** Page text **
▼
Project Description

Optimiza – Optimización de aplicacións irregulares en arquitecturas emerxentes de altas prestacións CPU/GPU

Period: 2010-01-01 – 2012-12-30 (36 months).

Funded by: Xunta de Galicia


The industry transition to multicore processors (multicore) is considered one of the most important milestones in the computing history. However, more powerful processors have not been translated into a significant increase in application performance. On the other hand, current multi-core systems are architectural very diverse so applications must be tunned using optimization techniques specific to the considered architecture. These two issues will be addressed within the framework of this research project.

One of the main reasons for this diversity of architecture is the need to find a balance between the capacities of memory and processor. Moore’s Law show how every year and a half the performance of processors is doubled, while the memory required ten years to double its performance (a problem known as the Memory Barrier Wall). Thus, the bandwidth and memory latency were the major constraint on performance in traditional architectures. In the case of multicore architectures, due to issues of cost and efficiency, the hardware industry trend is to increase the number of cores versus increased bandwidth. Therefore, the memory hierarchy will remain the key issue in applications performance on future multi-core architectures [1].

Particularly serious is the case of irregular applications. In these applications the principle of locality, which is based on the efficient operation of the memory hierarchy is not met. Therefore, the performance obtained when running these applications on multicore architectures will be much lower than standard applications (typically around 10% of the peak performance of the machine). Irregular applications are between the most demanding scientific applications, being present, among others, on electronic devices simulation, fluid mechanics or n-body problems (astrophysics, molecular dynamics, etc.).. We take as example the use of CESGAsupercomputer Finisterrae in the last year, where 3 of the 5 most used applications were irregular. They are also very present in industries such as electronics design (eg., Simulation of transistors), pharmaceuticals (eg., Analysis of proteins and biomolecules), media (eg., 3D image rendering ) or aircraft, among many others.

In this context, the objective proposed in the project is to apply the adquired knowledge of the research group in the parallelization and optimization of irregular applications to the context of new architectures that will dominate the market for high performance computing in the coming years: multicore hybrid CPU / GPU. In such systems, in addition to standard multi-core processors (CPUs) there are one or more GPUs. Current GPUs have dozens of simple processors (typically over 100) that allow its use, as well as specific units for graphics rendering, for general purpose parallel computing. Thus, these systems pose a challenge for programmers because of the addition of new levels of memory hierarchy, placing software development as the key to obtain high performance. Therefore, the development of tools and libraries that will simplify the use of these systems and will be able to get a high performance, demonstrates great importance to the scientific community and industry. Specifically, the project will develop techniques for automatic migration of memory pages guided by information provided by the hardware counters of the processors, and a mathematical library of irregular matrix algebra adapted and optimized for use with GPUs.

[1] K. Asanovic et al. The Landscape of Parallel Computing Research: The View from Berkeley. Technical Report. Univ.of California, Berkeley (USA), 2006.
▲
** Work order 1 **
Rewrite everything in the project description from "One of the main" down to "multi-core architectures [1].", replacing "ten years" with "a decade".
** Work order 2 **
According to the project description, which body funded the project?

** Entries shown **
▼
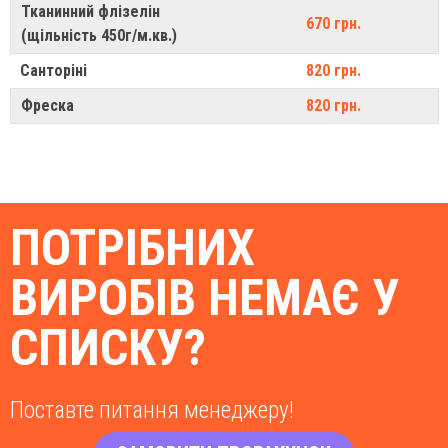
Тканинний флізелін
670 грн.
(щільність 450г/м.кв.)
Санторіні
820 грн.
Фреска
820 грн.
ПОТРІБНИХ
ВИРОБІВ НЕМАЄ У
СПИСКУ?
Поставте питання менеджеру!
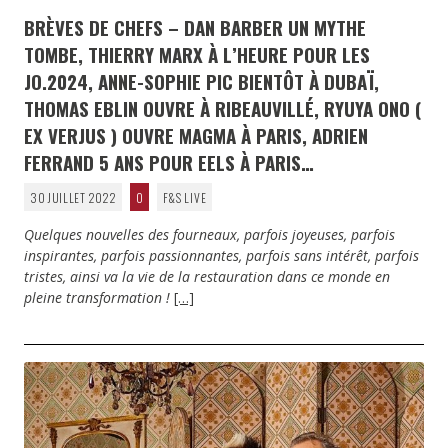
BRÈVES DE CHEFS – DAN BARBER UN MYTHE
TOMBE, THIERRY MARX À L’HEURE POUR LES
JO.2024, ANNE-SOPHIE PIC BIENTÔT À DUBAÏ,
THOMAS EBLIN OUVRE À RIBEAUVILLÉ, RYUYA ONO (
EX VERJUS ) OUVRE MAGMA À PARIS, ADRIEN
FERRAND 5 ANS POUR EELS À PARIS…
30 JUILLET 2022
0
F&S LIVE
Quelques nouvelles des fourneaux, parfois joyeuses, parfois
inspirantes, parfois passionnantes, parfois sans intérêt, parfois
tristes, ainsi va la vie de la restauration dans ce monde en
pleine transformation !
[…]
▲
** Expected output 1 **
One of the main reasons for this diversity of architecture is the need to find a balance between the capacities of memory and processor. Moore’s Law show how every year and a half the performance of processors is doubled, while the memory required a decade to double its performance (a problem known as the Memory Barrier Wall). Thus, the bandwidth and memory latency were the major constraint on performance in traditional architectures. In the case of multicore architectures, due to issues of cost and efficiency, the hardware industry trend is to increase the number of cores versus increased bandwidth. Therefore, the memory hierarchy will remain the key issue in applications performance on future multi-core architectures [1].

** Expected output 2 **
Xunta de Galicia